Décalcomanie no 1, 1946
Dans Décalcomanie no 1 Jean Paul Riopelle a plié une feuille à l’oblique ici et là pour obtenir des figures vaguement symétriques; il est ensuite intervenu au pinceau dans la composition, de manière très énergique. Le titre, Décalcomanie, renvoie à un procédé employé par les artistes pour se soustraire à la création d’une œuvre au profit du hasard, ce qui fascinait Riopelle. Son processus créatif a été nourri par cette technique en ce que le résultat final peut être complètement fortuit et repose sur le fait de « ne pas voir ». En ce sens, Décalcomanie no 1 est un exemple de l’automatisme pratiqué par Riopelle à la fin des années 1940.

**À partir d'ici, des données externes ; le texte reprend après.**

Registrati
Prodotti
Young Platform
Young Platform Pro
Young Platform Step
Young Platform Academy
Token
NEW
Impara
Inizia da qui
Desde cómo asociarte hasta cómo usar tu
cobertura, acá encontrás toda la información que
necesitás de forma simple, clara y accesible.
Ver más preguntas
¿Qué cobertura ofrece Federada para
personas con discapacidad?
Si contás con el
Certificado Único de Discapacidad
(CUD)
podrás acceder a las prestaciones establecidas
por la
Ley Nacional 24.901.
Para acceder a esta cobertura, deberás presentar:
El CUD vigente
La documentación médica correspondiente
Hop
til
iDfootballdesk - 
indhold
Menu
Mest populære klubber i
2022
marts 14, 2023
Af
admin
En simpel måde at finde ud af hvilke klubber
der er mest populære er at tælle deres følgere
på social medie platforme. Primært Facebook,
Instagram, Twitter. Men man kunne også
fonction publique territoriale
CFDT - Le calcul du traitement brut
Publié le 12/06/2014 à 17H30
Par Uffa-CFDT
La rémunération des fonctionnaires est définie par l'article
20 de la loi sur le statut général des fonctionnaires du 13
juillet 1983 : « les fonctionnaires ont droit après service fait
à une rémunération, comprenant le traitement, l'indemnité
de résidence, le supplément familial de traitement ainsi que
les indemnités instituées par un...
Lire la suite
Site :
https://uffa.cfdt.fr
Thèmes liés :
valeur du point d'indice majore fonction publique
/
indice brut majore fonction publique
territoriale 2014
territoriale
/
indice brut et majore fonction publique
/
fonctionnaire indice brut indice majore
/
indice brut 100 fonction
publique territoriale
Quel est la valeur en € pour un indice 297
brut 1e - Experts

Le procédé de décalcomanie, inventé en 1750 par Simon François Ravenet (1706-1774), consiste à maculer une feuille de taches d’encre pour ensuite la presser sur une autre surface propre – bois, métal, verre et plus encore. Le but est de créer une composition à partir des formes aléatoires révélées par cette méthode, comme la roue de bicyclette et le lion qui ont surgi dans The Lion-Bicycle (Lion-bicyclette), 1935, d’Óscar Domínguez (1906-1957), un autre surréaliste qui a embrassé avec enthousiasme toutes occasions d’intégrer l’élément de hasard dans l’art.
Dans une autre œuvre fondée sur la décalcomanie, titrée Gitan, 1946, Riopelle a eu recours à au moins trois pliages à l’oblique. Il n’obtient d’ailleurs pas toujours, de part et d’autre de ces axes, des figures parfaitement symétriques. La tentation d’intervenir après coup sur le résultat était sans doute trop forte pour ne pas y succomber et on remarque que certaines taches ont été ajoutées après le processus initial de décalcomanie, se jouant du hasard pourtant si critique à la compréhension du procédé. Une telle intervention n’est toutefois pas inusitée, les peintres retouchant volontiers les formes d’abord produites sous l’effet du hasard, et les interprétant ensuite à leur guise.
Bien que rarement à notre connaissance, il est tout de même arrivé à Riopelle de plier une feuille par le milieu pour obtenir un effet parfaitement symétrique. Ainsi Versombreuse, 1946, jouant comme la tache d’un test de Rorschach, fait apparaître une figure qui, dans ce cas, ressemble à un visage. Si les formes dominantes révèlent une symétrie indéniable, les taches de couleurs, dont la fluidité les apparente parfois à des gouttes d’aquarelle, confèrent un certain effet aléatoire à l’ensemble. La composition repose alors sur les irrégularités des formes et la densité des teintes obtenues sous l’effet du hasard.